#### Extrait du document
++++++++++++++++++++

La HAS rappelle que l’évaluation a été conçue pour permettre d’aider la prise de décision des pouvoirs publics sur la généralisation de l’usage de télémédecine. Le cadre conceptuel retenu était ainsi l’approche multi-dimensionelle se basant sur la matrice d’impact publié par la HAS en 2013. L’objectif était de permettre de donner un jugement global sur l’impact des projets de télémédecine.
Or, “l’article 57 de la LFSS pour 2015, en modifiant les articles L162-1-7-1 et L. 162-1-8 du Code de la sécurité sociale” a changé la donne en prévoyant pour des actes avec expérimentations, une inscription accélérée si un impact significatif selon une évaluation médico-économique (dont le décret définissant les modalités précises n’est pas encore publié selon la HAS) est apportée. De plus, l’élargissement du cahier des charges en 2016 a impliqué “de passer d’une logique « projet de télémédecine » en lien avec la prise en charge d’une pathologie en réponse aux besoins de santé et à l’offre de soins à une logique « acte de télémédecine » transverse à plusieurs pathologies”.
Par conséquent, la HAS indique dans la conclusion de son rapport que “les données recueillies dans le cadre des expérimentations prévues par l’article 36 n’étaient pas destinées à évaluer le service attendu des actes de télémédecine”, il ne sera pas possible de déterminer “un service attendu suffisant (nécessaire pour l’inscription des actes de télémédecine sur la liste des actes et prestations), compte tenu des dispositions de l’article R.162-52-1 16 du code de la sécurité sociale”.

++++++++++++++++++++

#### Exercices proposés
a – Condensez sous forme de liste le paragraphe de l'extrait sur la télémédecine qui commence par « La HAS rappelle que l’évaluation », en conservant ses faits principaux.
b – Poursuivez l'extrait sur la télémédecine à partir de sa dernière phrase.
Le matériel présenté ensuite n'intervient pas dans ce travail.

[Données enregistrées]
++++++++++++++++++++

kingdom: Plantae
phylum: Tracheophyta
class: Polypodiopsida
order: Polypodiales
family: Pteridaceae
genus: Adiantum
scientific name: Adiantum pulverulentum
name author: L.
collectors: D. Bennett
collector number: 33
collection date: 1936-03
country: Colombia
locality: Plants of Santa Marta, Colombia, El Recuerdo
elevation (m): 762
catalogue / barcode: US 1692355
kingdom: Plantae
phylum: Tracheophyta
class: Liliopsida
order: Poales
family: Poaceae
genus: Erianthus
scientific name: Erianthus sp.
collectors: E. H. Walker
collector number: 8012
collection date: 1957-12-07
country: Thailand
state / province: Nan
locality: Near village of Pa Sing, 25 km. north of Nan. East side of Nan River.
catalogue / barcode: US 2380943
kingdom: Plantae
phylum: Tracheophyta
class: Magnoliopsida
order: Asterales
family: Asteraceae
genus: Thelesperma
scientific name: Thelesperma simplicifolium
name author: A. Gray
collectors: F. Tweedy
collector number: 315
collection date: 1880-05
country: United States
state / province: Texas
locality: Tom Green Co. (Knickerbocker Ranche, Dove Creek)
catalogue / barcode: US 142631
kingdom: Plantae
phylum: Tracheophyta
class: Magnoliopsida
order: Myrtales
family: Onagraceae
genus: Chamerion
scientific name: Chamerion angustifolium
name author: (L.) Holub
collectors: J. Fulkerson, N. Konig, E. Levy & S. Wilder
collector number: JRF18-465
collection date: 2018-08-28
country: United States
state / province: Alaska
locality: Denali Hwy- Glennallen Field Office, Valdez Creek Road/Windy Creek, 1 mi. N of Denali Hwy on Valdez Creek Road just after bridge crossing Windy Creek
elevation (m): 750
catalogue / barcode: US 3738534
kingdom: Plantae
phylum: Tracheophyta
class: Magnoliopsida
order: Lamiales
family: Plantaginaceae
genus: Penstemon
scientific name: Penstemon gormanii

++++++++++++++++++++

#### Réponses par exercice
a –
- L'évaluation a été conçue pour aider les pouvoirs publics à décider de la généralisation de l'usage de la télémédecine.
- Cadre conceptuel retenu : une approche multidimensionnelle fondée sur la matrice d'impact publiée par la HAS en 2013.
- Objectif : permettre un jugement global sur l'impact des projets de télémédecine.

b –
En analysant les annexes du rapport, on se rend en fait compte, qu’aucune des 9 régions n’a de projets fonctionnels pour la prise en charge des plaies chroniques et/ou complexes dans le cadre de l’expérimentation. L’Alsace avait 1 projet hors expérimentation, la Bourgogne avait 4 projets non spécifiques aux plaies, le Centre n’a pas de données, la Basse-Normandie et le Languedoc-Roussillon avait le projet Domoplaies situé hors expérimentation, la Haute-Normandie tentait de démarrer un projet similaire à Domoplaies, la région Pays de la Loire avait 2 projets hors expérimentation, la Picardie avait un projet non fonctionnel, et la Martinique avait un projet en démarrage. Enfin, le tableau détaillant les activités de télémédecine recensées dans les 9 régions hors plaies chroniques et/ou complexes ne mentionne pas l’inclusion de ces projets dans le cadre du cahier des charges de 2016.
En résumé, le rapport de la HAS permet de comprendre que l’expérimentation se déroule dans un contexte avec une stratégie initiale révisée car jugée non réaliste, un objectif initial changé, une modification de la législation impactant l’objectif de l’évaluation, une impossibilité d’évaluer le service attendu, une méthodologie complexe impliquant de nombreux acteurs et indicateurs avec de potentiels biais, un absence de démarrage, et aucune données d’évaluation 3 ans après le lancement.
Ce rapport montre ainsi la réalité de la technocratie sanitaire française qui n’a produit aucun résultat concret au bénéfice de la population pendant 3 ans. La complexité de la gouvernance et de la réglementation mise en oeuvre est un des facteurs clés de cet échec. Pourtant, au lieu d’analyser les raisons de l’échec au niveau politique au sein du Ministère de la Santé et de la DGOS, car la HAS a réalisé correctement le travail qu’on lui a demandé de faire, un nouveau cahier des charges a été publié en Décembre 2016, dont nous avons soulevé aussi les limites (Article du 22/12/2016).
Pour simplifier le processus d’évaluation tout en permettant une évaluation rigoureuse de chaque projet ou acte ou dispositif de télémédecine, nous encourageons ainsi fortement les pouvoirs publics à financer des projets de recherche académiques sur l’évaluation des activités de télémédecine en France quasi-inexistants à ce jour, dont les résultats seront jugés par la communauté scientifique avant d’être évalués par la HAS.